BEGIN The data

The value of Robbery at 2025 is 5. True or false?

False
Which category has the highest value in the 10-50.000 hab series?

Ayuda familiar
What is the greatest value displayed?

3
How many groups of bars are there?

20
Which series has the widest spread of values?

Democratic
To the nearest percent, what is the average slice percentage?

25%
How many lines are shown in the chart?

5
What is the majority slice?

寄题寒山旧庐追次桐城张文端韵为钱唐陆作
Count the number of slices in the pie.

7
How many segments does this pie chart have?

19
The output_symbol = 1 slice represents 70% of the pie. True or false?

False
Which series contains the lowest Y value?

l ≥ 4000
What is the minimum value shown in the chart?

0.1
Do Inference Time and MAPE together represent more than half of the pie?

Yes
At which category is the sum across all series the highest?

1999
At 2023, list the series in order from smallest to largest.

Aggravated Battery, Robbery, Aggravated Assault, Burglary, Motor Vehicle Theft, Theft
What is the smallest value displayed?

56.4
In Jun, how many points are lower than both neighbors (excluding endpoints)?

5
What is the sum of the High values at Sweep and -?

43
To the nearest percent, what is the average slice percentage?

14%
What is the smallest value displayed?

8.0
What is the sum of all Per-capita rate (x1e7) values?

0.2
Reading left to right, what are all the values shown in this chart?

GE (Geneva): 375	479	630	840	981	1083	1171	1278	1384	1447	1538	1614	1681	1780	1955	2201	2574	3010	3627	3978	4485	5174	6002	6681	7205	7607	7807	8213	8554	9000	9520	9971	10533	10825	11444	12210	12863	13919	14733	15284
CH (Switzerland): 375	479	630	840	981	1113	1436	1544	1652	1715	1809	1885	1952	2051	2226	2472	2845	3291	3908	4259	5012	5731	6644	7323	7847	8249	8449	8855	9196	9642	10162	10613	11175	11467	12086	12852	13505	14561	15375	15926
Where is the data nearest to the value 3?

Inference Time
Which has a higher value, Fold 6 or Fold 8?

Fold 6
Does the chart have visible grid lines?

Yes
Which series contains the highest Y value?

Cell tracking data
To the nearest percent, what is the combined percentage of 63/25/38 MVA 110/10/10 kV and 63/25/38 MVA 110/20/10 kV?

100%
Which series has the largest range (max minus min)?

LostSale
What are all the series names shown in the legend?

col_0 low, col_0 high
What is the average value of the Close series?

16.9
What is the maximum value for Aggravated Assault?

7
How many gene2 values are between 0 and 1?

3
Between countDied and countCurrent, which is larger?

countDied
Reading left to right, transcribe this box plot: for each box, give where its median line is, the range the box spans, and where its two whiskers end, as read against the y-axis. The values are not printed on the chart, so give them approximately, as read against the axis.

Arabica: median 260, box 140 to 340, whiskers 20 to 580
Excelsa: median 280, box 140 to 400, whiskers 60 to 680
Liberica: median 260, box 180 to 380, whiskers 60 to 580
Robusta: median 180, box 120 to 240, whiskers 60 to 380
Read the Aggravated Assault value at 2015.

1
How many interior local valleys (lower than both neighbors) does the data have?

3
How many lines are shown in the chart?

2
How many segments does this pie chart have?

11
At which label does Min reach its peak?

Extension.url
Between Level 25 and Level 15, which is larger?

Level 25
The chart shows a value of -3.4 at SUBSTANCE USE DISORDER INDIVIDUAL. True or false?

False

END The data

▶ Task objective:
Copy every one of the rows above, word for word and in the same order.

▶ Exercise solution:
The value of Robbery at 2025 is 5. True or false?

False
Which category has the highest value in the 10-50.000 hab series?

Ayuda familiar
What is the greatest value displayed?

3
How many groups of bars are there?

20
Which series has the widest spread of values?

Democratic
To the nearest percent, what is the average slice percentage?

25%
How many lines are shown in the chart?

5
What is the majority slice?

寄题寒山旧庐追次桐城张文端韵为钱唐陆作
Count the number of slices in the pie.

7
How many segments does this pie chart have?

19
The output_symbol = 1 slice represents 70% of the pie. True or false?

False
Which series contains the lowest Y value?

l ≥ 4000
What is the minimum value shown in the chart?

0.1
Do Inference Time and MAPE together represent more than half of the pie?

Yes
At which category is the sum across all series the highest?

1999
At 2023, list the series in order from smallest to largest.

Aggravated Battery, Robbery, Aggravated Assault, Burglary, Motor Vehicle Theft, Theft
What is the smallest value displayed?

56.4
In Jun, how many points are lower than both neighbors (excluding endpoints)?

5
What is the sum of the High values at Sweep and -?

43
To the nearest percent, what is the average slice percentage?

14%
What is the smallest value displayed?

8.0
What is the sum of all Per-capita rate (x1e7) values?

0.2
Reading left to right, what are all the values shown in this chart?

GE (Geneva): 375	479	630	840	981	1083	1171	1278	1384	1447	1538	1614	1681	1780	1955	2201	2574	3010	3627	3978	4485	5174	6002	6681	7205	7607	7807	8213	8554	9000	9520	9971	10533	10825	11444	12210	12863	13919	14733	15284
CH (Switzerland): 375	479	630	840	981	1113	1436	1544	1652	1715	1809	1885	1952	2051	2226	2472	2845	3291	3908	4259	5012	5731	6644	7323	7847	8249	8449	8855	9196	9642	10162	10613	11175	11467	12086	12852	13505	14561	15375	15926
Where is the data nearest to the value 3?

Inference Time
Which has a higher value, Fold 6 or Fold 8?

Fold 6
Does the chart have visible grid lines?

Yes
Which series contains the highest Y value?

Cell tracking data
To the nearest percent, what is the combined percentage of 63/25/38 MVA 110/10/10 kV and 63/25/38 MVA 110/20/10 kV?

100%
Which series has the largest range (max minus min)?

LostSale
What are all the series names shown in the legend?

col_0 low, col_0 high
What is the average value of the Close series?

16.9
What is the maximum value for Aggravated Assault?

7
How many gene2 values are between 0 and 1?

3
Between countDied and countCurrent, which is larger?

countDied
Reading left to right, transcribe this box plot: for each box, give where its median line is, the range the box spans, and where its two whiskers end, as read against the y-axis. The values are not printed on the chart, so give them approximately, as read against the axis.

Arabica: median 260, box 140 to 340, whiskers 20 to 580
Excelsa: median 280, box 140 to 400, whiskers 60 to 680
Liberica: median 260, box 180 to 380, whiskers 60 to 580
Robusta: median 180, box 120 to 240, whiskers 60 to 380
Read the Aggravated Assault value at 2015.

1
How many interior local valleys (lower than both neighbors) does the data have?

3
How many lines are shown in the chart?

2
How many segments does this pie chart have?

11
At which label does Min reach its peak?

Extension.url
Between Level 25 and Level 15, which is larger?

Level 25
The chart shows a value of -3.4 at SUBSTANCE USE DISORDER INDIVIDUAL. True or false?

False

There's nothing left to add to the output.